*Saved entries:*
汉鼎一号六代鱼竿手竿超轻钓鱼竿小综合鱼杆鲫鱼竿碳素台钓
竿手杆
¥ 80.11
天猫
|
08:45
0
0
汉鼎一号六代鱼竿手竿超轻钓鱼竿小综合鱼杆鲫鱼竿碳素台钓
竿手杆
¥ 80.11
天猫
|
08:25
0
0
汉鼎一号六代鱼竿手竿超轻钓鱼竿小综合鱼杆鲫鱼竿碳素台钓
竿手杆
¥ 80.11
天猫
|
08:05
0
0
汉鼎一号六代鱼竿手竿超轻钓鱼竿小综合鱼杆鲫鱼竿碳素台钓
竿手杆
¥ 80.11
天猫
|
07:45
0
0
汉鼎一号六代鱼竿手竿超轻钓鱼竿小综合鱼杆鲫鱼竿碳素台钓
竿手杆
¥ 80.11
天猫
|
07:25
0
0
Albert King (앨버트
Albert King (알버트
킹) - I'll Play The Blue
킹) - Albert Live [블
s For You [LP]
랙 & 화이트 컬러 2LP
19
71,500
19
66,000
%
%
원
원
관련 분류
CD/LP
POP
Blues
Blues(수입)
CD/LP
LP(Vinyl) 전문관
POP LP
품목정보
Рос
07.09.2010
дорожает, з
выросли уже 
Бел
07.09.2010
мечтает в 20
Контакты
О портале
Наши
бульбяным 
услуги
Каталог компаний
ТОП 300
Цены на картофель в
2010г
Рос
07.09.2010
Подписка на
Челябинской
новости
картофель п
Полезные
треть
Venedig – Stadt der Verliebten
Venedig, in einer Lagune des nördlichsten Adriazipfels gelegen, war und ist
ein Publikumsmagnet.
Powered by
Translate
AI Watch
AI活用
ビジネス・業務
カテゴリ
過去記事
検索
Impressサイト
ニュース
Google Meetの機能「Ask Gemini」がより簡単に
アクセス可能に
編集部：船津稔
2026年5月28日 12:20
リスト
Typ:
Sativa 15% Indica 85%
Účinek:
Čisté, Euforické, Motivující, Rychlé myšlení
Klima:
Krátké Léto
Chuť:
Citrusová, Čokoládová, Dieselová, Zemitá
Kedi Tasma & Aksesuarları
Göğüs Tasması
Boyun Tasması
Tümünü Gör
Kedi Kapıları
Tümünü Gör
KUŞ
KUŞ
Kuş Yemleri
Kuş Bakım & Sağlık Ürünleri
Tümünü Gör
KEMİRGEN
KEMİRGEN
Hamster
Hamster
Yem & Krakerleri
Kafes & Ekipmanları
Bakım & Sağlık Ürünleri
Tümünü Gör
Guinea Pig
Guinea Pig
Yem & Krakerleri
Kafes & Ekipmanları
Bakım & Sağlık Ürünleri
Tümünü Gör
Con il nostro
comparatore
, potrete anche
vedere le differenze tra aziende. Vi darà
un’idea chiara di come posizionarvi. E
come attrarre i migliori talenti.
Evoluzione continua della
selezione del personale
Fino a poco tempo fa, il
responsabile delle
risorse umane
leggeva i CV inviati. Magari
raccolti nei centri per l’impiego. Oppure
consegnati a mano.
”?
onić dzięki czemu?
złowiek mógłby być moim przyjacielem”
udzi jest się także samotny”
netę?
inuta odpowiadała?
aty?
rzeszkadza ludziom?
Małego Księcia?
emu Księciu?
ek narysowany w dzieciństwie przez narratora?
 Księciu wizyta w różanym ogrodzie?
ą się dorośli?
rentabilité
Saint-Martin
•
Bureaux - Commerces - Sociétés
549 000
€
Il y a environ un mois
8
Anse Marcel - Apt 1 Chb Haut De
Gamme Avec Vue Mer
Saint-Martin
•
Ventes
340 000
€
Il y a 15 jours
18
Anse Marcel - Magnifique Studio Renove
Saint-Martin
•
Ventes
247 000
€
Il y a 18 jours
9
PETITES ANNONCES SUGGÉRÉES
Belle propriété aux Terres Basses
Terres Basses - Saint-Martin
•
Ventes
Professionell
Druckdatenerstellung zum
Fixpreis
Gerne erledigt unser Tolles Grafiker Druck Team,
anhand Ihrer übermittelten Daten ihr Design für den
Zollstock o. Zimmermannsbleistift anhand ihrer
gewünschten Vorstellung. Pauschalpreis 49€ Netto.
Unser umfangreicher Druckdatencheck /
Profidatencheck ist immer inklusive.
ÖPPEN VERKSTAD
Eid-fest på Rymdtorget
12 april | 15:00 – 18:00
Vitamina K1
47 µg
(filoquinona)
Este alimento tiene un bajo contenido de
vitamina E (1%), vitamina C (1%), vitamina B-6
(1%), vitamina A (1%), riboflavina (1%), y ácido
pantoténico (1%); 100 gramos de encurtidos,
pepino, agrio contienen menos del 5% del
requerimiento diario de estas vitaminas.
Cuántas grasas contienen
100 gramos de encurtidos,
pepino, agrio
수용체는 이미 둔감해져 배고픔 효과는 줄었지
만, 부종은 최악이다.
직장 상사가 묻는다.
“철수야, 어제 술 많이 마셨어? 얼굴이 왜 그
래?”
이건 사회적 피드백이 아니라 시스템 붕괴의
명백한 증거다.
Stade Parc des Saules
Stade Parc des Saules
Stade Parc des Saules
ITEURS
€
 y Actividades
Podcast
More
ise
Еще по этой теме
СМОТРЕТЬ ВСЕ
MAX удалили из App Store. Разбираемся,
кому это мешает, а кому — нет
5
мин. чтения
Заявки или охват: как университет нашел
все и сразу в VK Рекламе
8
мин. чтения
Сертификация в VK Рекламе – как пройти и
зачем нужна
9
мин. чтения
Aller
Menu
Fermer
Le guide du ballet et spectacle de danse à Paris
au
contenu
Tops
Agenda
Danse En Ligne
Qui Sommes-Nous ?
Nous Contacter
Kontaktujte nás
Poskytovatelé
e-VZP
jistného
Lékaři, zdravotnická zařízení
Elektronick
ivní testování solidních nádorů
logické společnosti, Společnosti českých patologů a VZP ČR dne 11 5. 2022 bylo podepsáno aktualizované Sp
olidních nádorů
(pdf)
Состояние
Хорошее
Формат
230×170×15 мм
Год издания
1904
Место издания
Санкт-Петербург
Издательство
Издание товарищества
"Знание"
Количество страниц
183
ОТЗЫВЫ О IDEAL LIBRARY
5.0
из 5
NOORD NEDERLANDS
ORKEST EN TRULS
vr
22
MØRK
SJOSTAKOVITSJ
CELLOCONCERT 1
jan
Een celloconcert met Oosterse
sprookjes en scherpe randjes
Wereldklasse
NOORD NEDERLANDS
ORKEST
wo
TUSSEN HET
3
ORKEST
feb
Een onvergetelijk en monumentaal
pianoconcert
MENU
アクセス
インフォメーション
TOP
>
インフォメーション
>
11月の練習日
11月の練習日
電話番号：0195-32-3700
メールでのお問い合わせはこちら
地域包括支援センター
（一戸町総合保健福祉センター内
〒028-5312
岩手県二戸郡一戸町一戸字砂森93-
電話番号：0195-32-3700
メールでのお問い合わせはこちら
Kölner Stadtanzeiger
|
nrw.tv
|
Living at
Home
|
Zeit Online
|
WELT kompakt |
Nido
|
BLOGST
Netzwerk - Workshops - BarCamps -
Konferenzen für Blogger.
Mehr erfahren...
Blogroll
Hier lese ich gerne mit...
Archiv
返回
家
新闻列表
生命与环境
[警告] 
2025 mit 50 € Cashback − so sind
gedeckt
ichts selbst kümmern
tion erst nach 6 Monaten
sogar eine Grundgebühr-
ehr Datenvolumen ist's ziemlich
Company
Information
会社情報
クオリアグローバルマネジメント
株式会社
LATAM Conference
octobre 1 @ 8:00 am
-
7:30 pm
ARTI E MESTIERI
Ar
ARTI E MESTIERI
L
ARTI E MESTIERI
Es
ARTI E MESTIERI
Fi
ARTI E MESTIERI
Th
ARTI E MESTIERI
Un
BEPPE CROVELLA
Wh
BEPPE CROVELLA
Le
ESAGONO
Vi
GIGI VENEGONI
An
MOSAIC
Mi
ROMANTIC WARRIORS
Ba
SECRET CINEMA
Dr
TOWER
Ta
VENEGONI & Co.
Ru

*Aim of the task:*
Write out, word for word, the line containing "Information" and all the lines after it in the entries above, and nothing more.

*Answer to the exercise:*
Information
会社情報
クオリアグローバルマネジメント
株式会社
LATAM Conference
octobre 1 @ 8:00 am
-
7:30 pm
ARTI E MESTIERI
Ar
ARTI E MESTIERI
L
ARTI E MESTIERI
Es
ARTI E MESTIERI
Fi
ARTI E MESTIERI
Th
ARTI E MESTIERI
Un
BEPPE CROVELLA
Wh
BEPPE CROVELLA
Le
ESAGONO
Vi
GIGI VENEGONI
An
MOSAIC
Mi
ROMANTIC WARRIORS
Ba
SECRET CINEMA
Dr
TOWER
Ta
VENEGONI & Co.
Ru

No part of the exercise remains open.